* Instructions to follow
Please report every line of the records below that contains the string "Homicide", matching case exactly.

##### Records to process

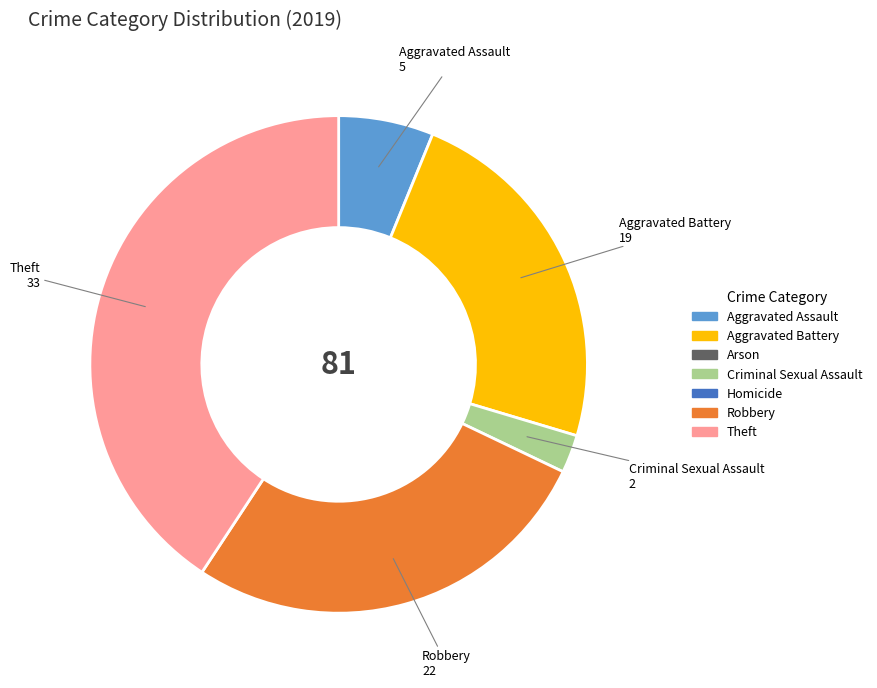

Combined, do Aggravated Assault and Criminal Sexual Assault account for over 50%?

No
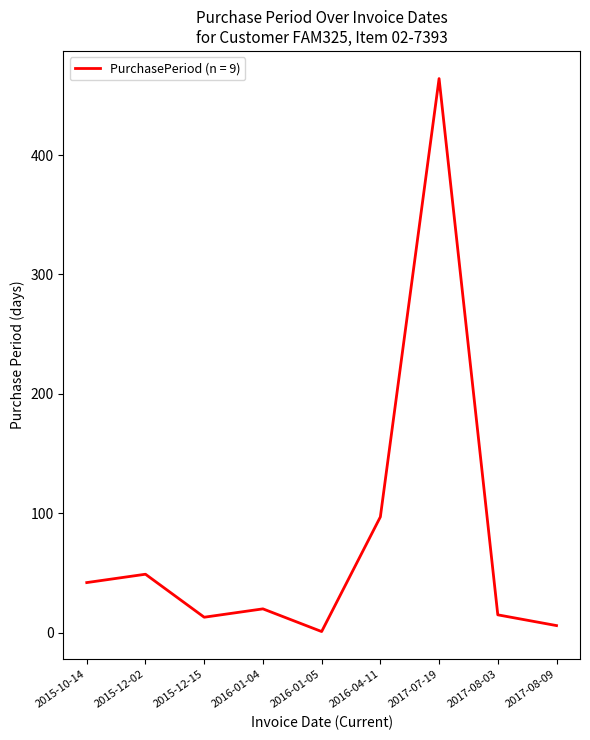

The chart shows a value of 174 at 2016-04-11. True or false?

False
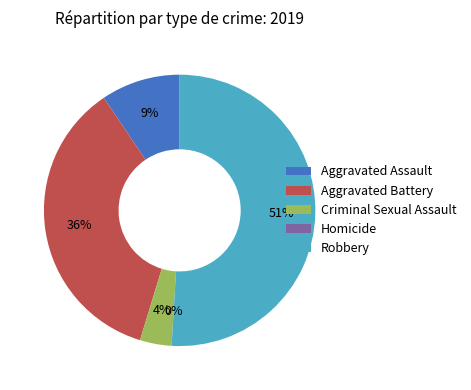

Is it true that Homicide is 13% of the pie?

False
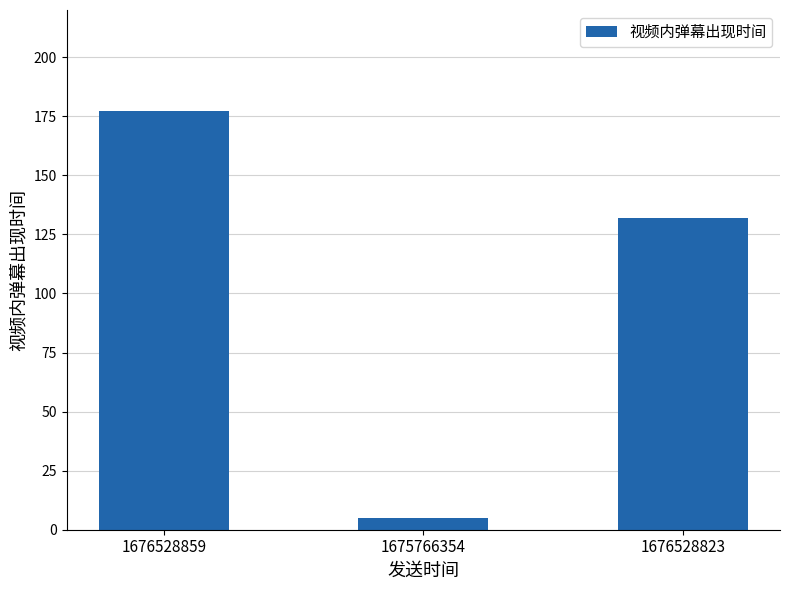

Reading left to right, what are all the values shown in this chart?

1676528859=177.3	1675766354=5.1	1676528823=131.8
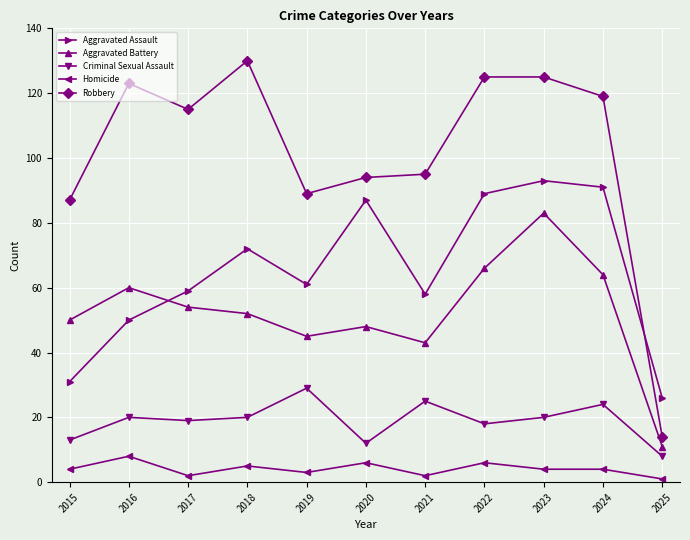

What is the minimum value for Homicide?

1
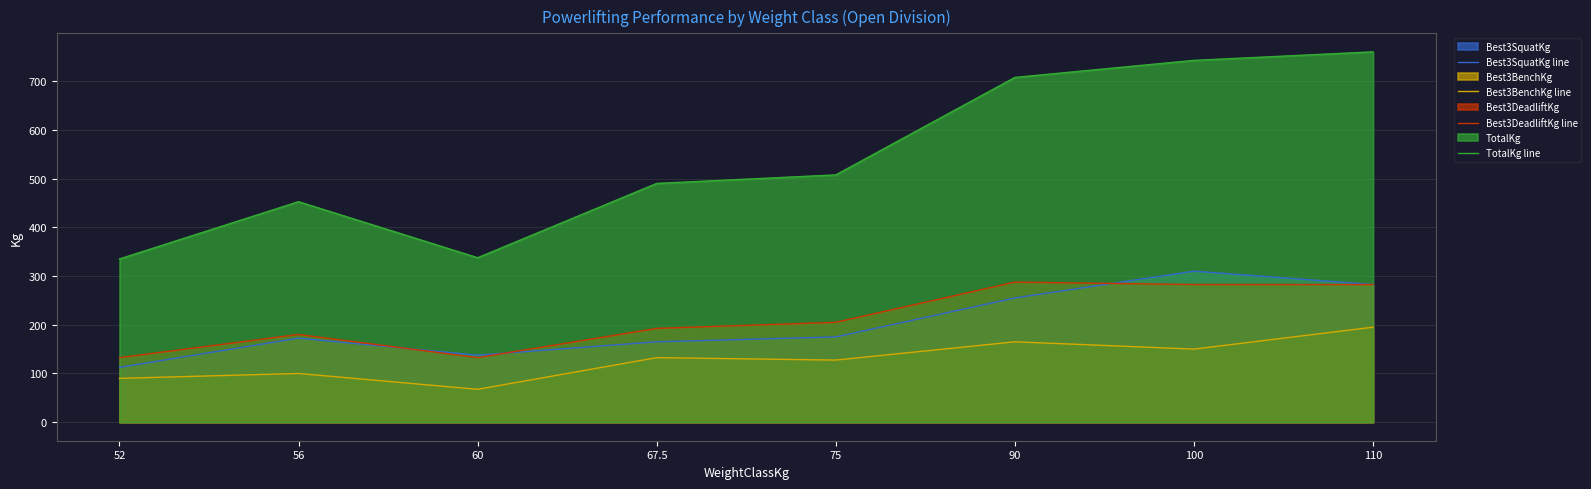

Count the number of categories in the chart.

8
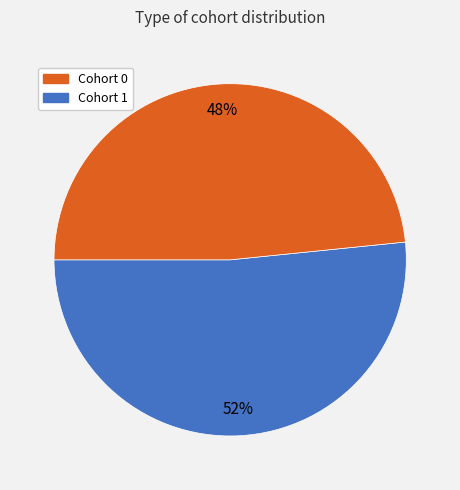

Is it true that Cohort 1 is 48% of the pie?

True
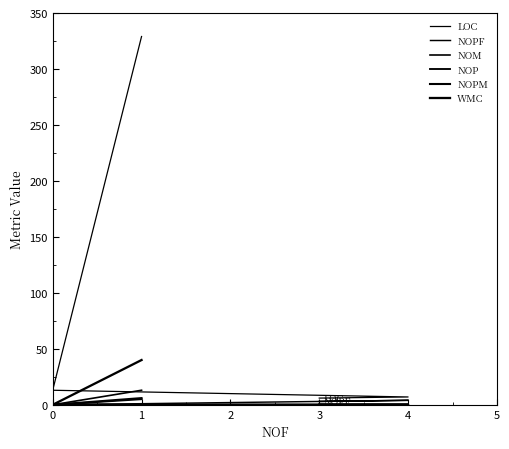

Is it true that NOP equals -2 at 4?

False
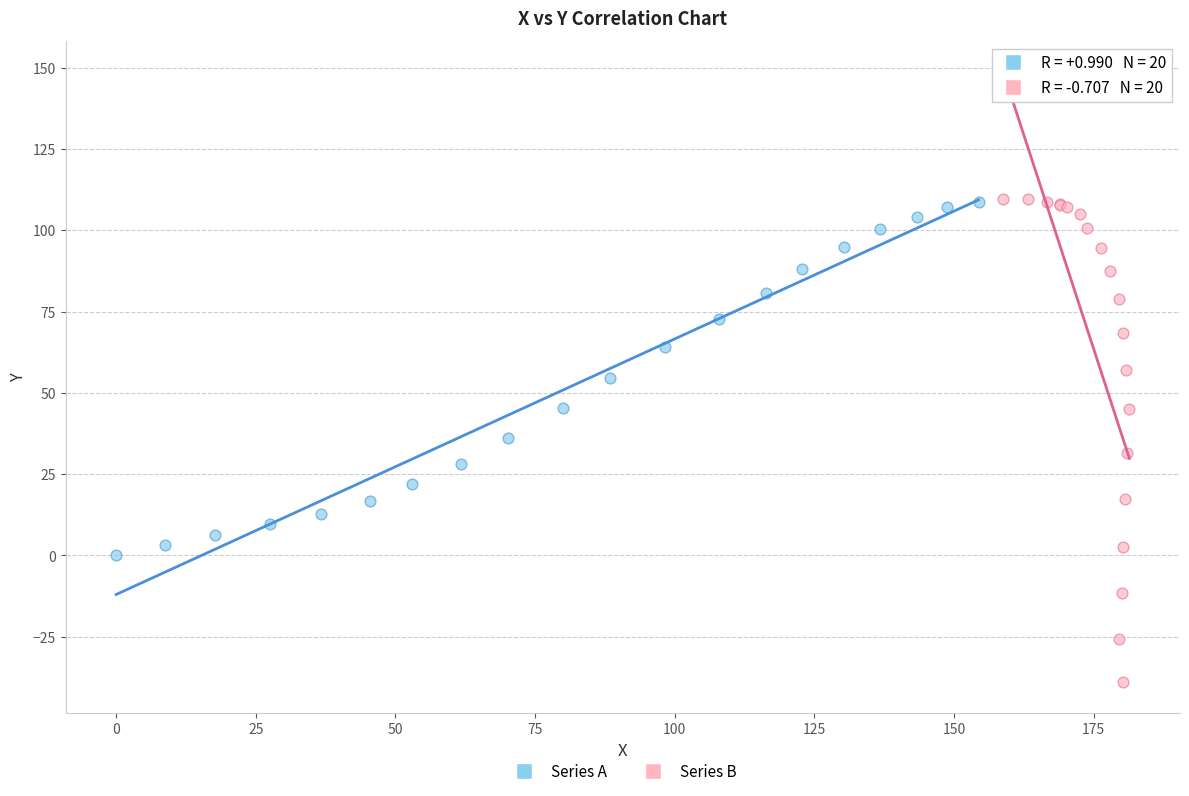

Which series reaches the minimum Y coordinate?

Series B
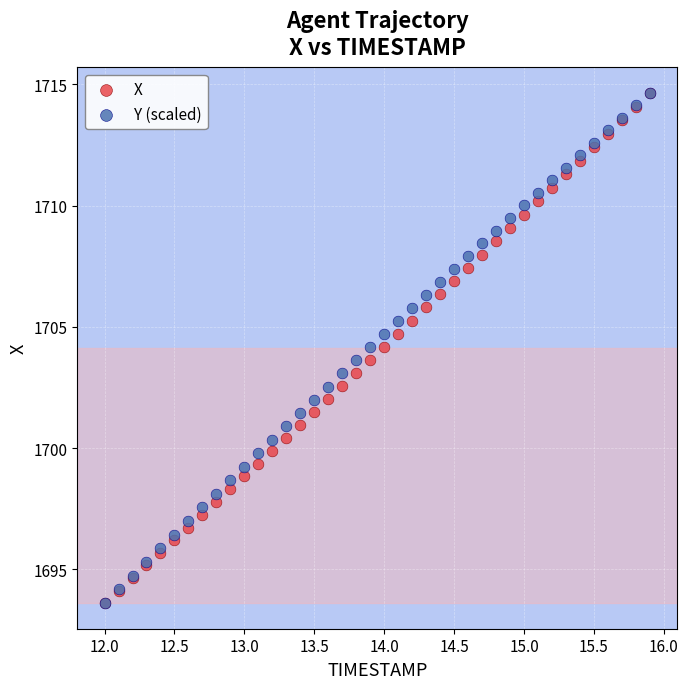

What are all the series names shown in the legend?

X, Y (scaled)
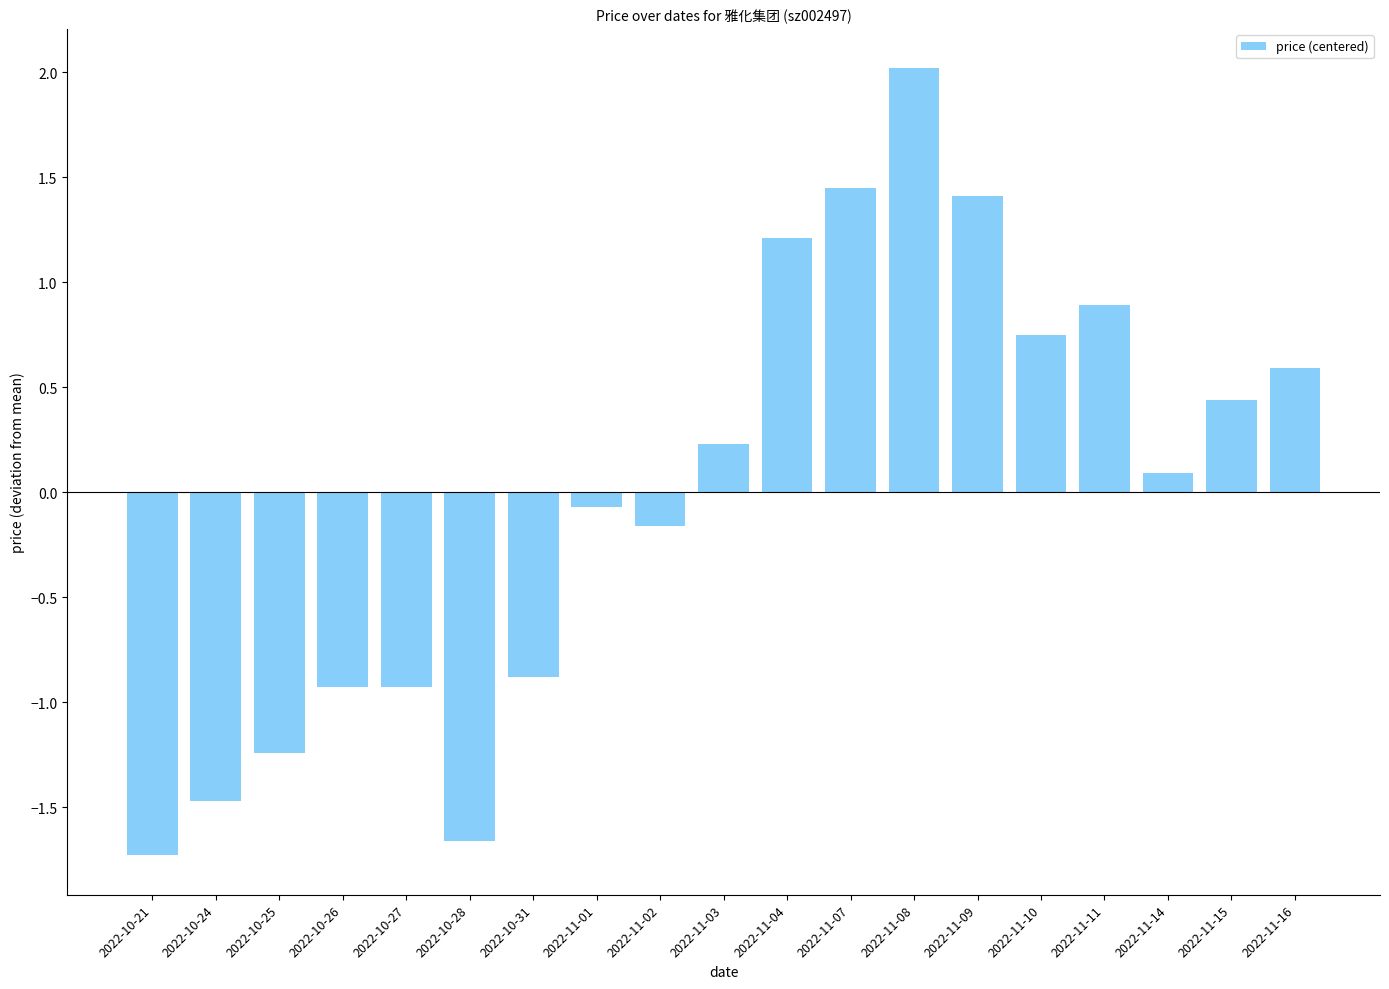

What is the value of the 16th bar from the left?

0.9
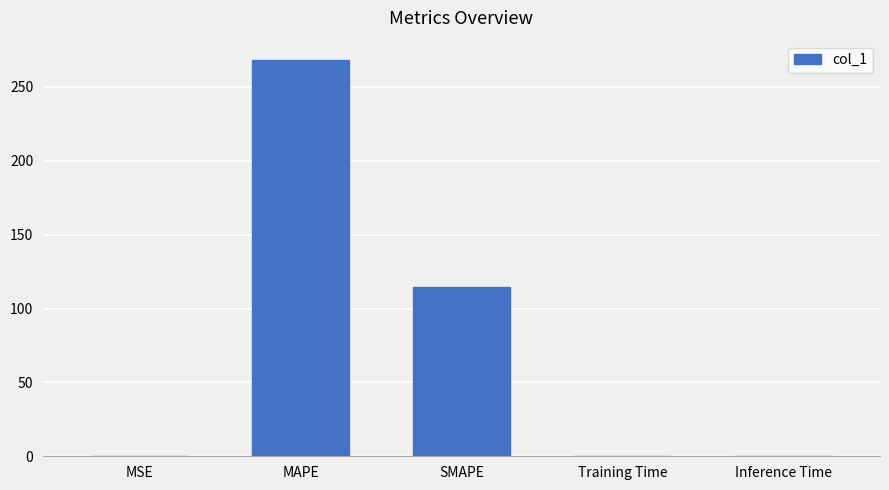

Are the bars horizontal?

No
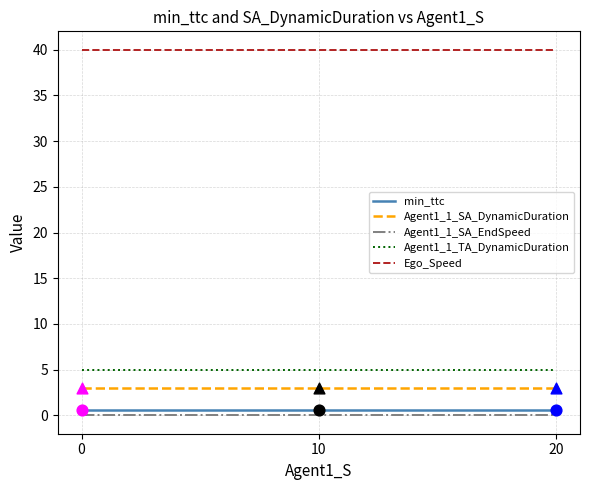

Is the value of Agent1_1_SA_EndSpeed at 10 greater than the value of Ego_Speed at 0?

No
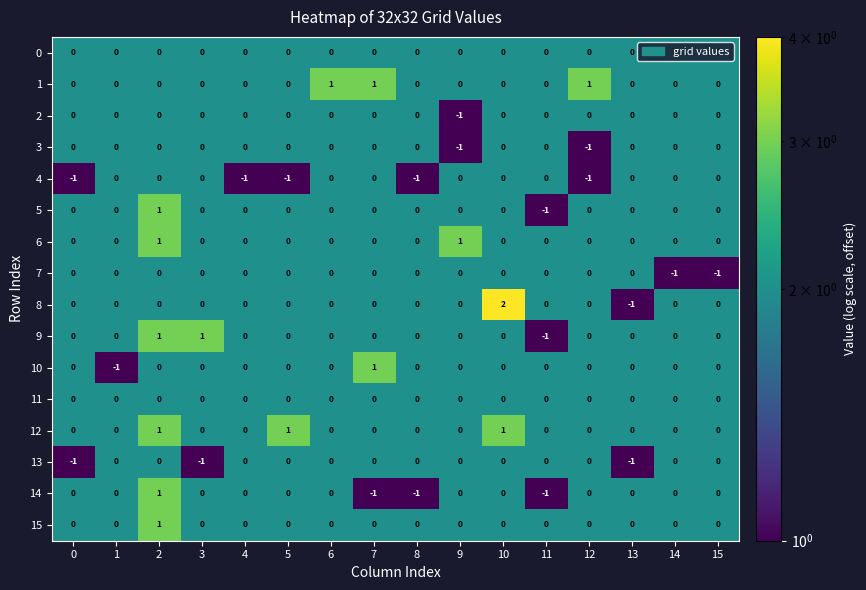

How many distinct data groups are displayed?

16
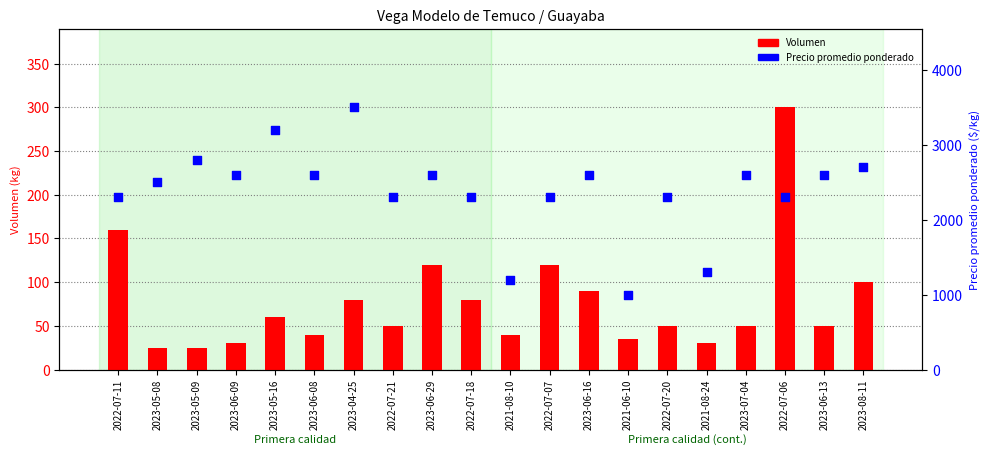

At which category is the sum across all series the highest?

2023-04-25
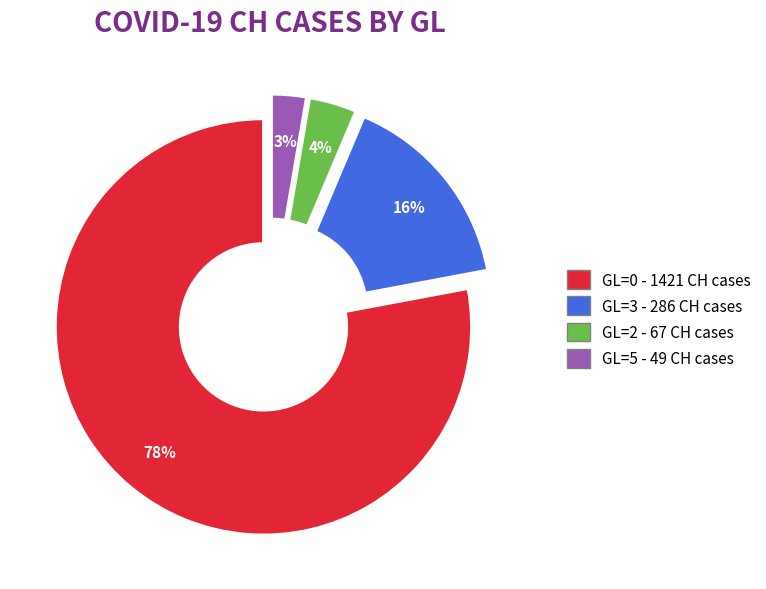

Is there any slice that represents more than half of the pie?

Yes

##########

* Exercise result
Is it true that Homicide is 13% of the pie?
What is the minimum value for Homicide?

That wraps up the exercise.